§ **What the task requires**
The lines you return should be those containing the string "Betty", taken from the data below.

§ **Dataset entries**
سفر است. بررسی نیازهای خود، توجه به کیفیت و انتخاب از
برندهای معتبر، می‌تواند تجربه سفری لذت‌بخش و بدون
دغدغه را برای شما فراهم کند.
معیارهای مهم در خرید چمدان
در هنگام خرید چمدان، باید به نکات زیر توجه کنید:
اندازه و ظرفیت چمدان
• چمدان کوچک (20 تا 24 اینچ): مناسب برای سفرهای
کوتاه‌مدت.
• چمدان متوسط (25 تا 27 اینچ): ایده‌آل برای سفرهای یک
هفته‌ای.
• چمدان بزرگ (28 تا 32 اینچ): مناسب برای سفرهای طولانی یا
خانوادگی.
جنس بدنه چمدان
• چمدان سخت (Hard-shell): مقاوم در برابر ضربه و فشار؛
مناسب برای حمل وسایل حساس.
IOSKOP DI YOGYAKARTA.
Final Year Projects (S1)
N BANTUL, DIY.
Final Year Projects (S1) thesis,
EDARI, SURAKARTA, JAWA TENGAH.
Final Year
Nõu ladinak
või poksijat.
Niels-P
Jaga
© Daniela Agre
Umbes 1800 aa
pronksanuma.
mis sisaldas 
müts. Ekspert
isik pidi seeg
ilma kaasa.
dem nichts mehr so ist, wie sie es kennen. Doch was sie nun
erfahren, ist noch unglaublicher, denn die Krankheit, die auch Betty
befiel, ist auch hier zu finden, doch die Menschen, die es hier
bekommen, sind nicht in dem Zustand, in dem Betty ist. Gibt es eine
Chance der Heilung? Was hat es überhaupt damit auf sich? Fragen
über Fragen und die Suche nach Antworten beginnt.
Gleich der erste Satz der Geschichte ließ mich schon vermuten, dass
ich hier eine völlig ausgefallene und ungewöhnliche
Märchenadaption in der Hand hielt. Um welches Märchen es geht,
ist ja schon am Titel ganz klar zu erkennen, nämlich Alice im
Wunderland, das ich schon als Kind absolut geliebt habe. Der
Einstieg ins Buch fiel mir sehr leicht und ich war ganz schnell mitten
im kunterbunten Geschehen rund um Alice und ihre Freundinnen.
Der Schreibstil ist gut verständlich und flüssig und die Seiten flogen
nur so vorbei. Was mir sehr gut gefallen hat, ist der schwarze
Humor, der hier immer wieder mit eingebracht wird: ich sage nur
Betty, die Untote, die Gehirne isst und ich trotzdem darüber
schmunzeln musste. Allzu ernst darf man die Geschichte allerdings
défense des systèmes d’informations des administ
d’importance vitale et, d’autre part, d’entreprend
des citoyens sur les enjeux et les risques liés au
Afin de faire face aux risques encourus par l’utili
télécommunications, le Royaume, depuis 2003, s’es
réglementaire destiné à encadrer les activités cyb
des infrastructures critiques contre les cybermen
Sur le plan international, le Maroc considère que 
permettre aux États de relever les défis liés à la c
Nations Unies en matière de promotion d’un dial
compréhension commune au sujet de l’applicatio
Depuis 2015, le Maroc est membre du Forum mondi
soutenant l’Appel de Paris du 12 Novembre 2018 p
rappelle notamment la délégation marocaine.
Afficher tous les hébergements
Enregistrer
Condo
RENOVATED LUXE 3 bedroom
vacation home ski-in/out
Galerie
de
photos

§ **Task result**
erfahren, ist noch unglaublicher, denn die Krankheit, die auch Betty
bekommen, sind nicht in dem Zustand, in dem Betty ist. Gibt es eine
Betty, die Untote, die Gehirne isst und ich trotzdem darüber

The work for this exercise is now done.